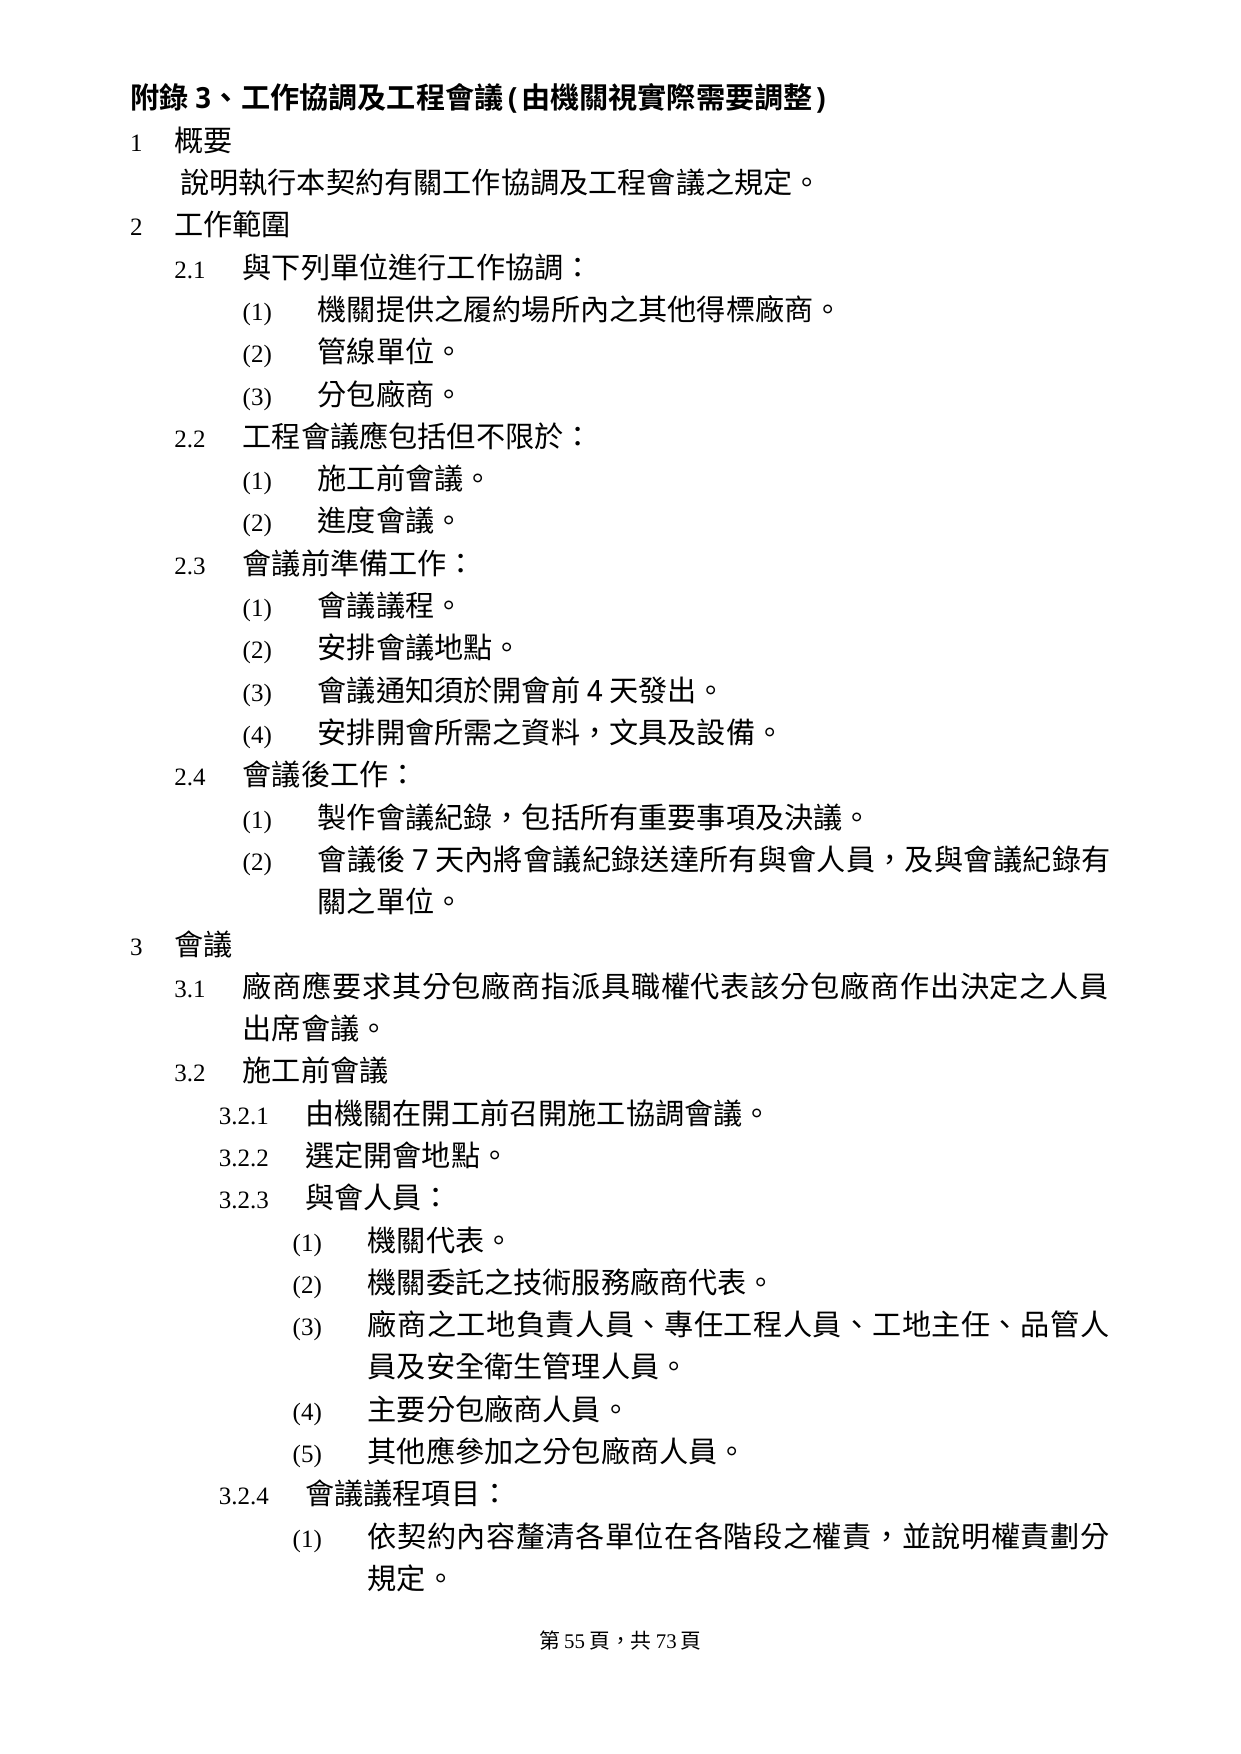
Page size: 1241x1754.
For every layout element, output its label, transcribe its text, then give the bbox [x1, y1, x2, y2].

list 會議後7天內將會議紀錄送達所有與會人員，及與會議紀錄有關之單位。 [242, 836, 1110, 921]
list 與會人員： [218, 1175, 1110, 1217]
list 會議後工作： [174, 752, 1110, 794]
list 與下列單位進行工作協調： [174, 244, 1110, 287]
list 會議議程。 [242, 583, 1110, 625]
list 廠商之工地負責人員、專任工程人員、工地主任、品管人員及安全衛生管理人員。 [292, 1302, 1110, 1386]
list 施工前會議。 [242, 456, 1110, 498]
list 機關提供之履約場所內之其他得標廠商。 [242, 287, 1110, 329]
list 依契約內容釐清各單位在各階段之權責，並說明權責劃分規定。 [292, 1513, 1110, 1598]
list 製作會議紀錄，包括所有重要事項及決議。 [242, 794, 1110, 836]
list 安排開會所需之資料，文具及設備。 [242, 709, 1110, 752]
text 說明執行本契約有關工作協調及工程會議之規定。 [180, 160, 1110, 202]
list 選定開會地點。 [218, 1133, 1110, 1175]
list 安排會議地點。 [242, 625, 1110, 667]
list 會議議程項目： [218, 1471, 1110, 1513]
list 進度會議。 [242, 498, 1110, 540]
list 施工前會議 [174, 1048, 1110, 1090]
list 由機關在開工前召開施工協調會議。 [218, 1090, 1110, 1133]
list 會議 [130, 921, 1110, 963]
list 工程會議應包括但不限於： [174, 413, 1110, 456]
list 機關委託之技術服務廠商代表。 [292, 1259, 1110, 1302]
text 附錄3、工作協調及工程會議(由機關視實際需要調整) [130, 75, 1110, 117]
list 會議前準備工作： [174, 540, 1110, 583]
list 機關代表。 [292, 1217, 1110, 1259]
list 工作範圍 [130, 202, 1110, 244]
list 廠商應要求其分包廠商指派具職權代表該分包廠商作出決定之人員出席會議。 [174, 963, 1110, 1048]
list 概要 [130, 117, 1110, 160]
list 管線單位。 [242, 329, 1110, 371]
list 主要分包廠商人員。 [292, 1386, 1110, 1429]
list 分包廠商。 [242, 371, 1110, 413]
list 其他應參加之分包廠商人員。 [292, 1429, 1110, 1471]
list 會議通知須於開會前4天發出。 [242, 667, 1110, 709]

● ● ● ● ● ● ●

Short task –
Copy every line of the listing above word for word, leaving out the picture.

Exercise output –
Page size: 1241x1754.
For every layout element, output its label, transcribe its text, then give the bbox [x1, y1, x2, y2].

list 會議後7天內將會議紀錄送達所有與會人員，及與會議紀錄有關之單位。 [242, 836, 1110, 921]
list 與會人員： [218, 1175, 1110, 1217]
list 會議後工作： [174, 752, 1110, 794]
list 與下列單位進行工作協調： [174, 244, 1110, 287]
list 會議議程。 [242, 583, 1110, 625]
list 廠商之工地負責人員、專任工程人員、工地主任、品管人員及安全衛生管理人員。 [292, 1302, 1110, 1386]
list 施工前會議。 [242, 456, 1110, 498]
list 機關提供之履約場所內之其他得標廠商。 [242, 287, 1110, 329]
list 依契約內容釐清各單位在各階段之權責，並說明權責劃分規定。 [292, 1513, 1110, 1598]
list 製作會議紀錄，包括所有重要事項及決議。 [242, 794, 1110, 836]
list 安排開會所需之資料，文具及設備。 [242, 709, 1110, 752]
text 說明執行本契約有關工作協調及工程會議之規定。 [180, 160, 1110, 202]
list 選定開會地點。 [218, 1133, 1110, 1175]
list 安排會議地點。 [242, 625, 1110, 667]
list 會議議程項目： [218, 1471, 1110, 1513]
list 進度會議。 [242, 498, 1110, 540]
list 施工前會議 [174, 1048, 1110, 1090]
list 由機關在開工前召開施工協調會議。 [218, 1090, 1110, 1133]
list 會議 [130, 921, 1110, 963]
list 工程會議應包括但不限於： [174, 413, 1110, 456]
list 機關委託之技術服務廠商代表。 [292, 1259, 1110, 1302]
text 附錄3、工作協調及工程會議(由機關視實際需要調整) [130, 75, 1110, 117]
list 會議前準備工作： [174, 540, 1110, 583]
list 機關代表。 [292, 1217, 1110, 1259]
list 工作範圍 [130, 202, 1110, 244]
list 廠商應要求其分包廠商指派具職權代表該分包廠商作出決定之人員出席會議。 [174, 963, 1110, 1048]
list 概要 [130, 117, 1110, 160]
list 管線單位。 [242, 329, 1110, 371]
list 主要分包廠商人員。 [292, 1386, 1110, 1429]
list 分包廠商。 [242, 371, 1110, 413]
list 其他應參加之分包廠商人員。 [292, 1429, 1110, 1471]
list 會議通知須於開會前4天發出。 [242, 667, 1110, 709]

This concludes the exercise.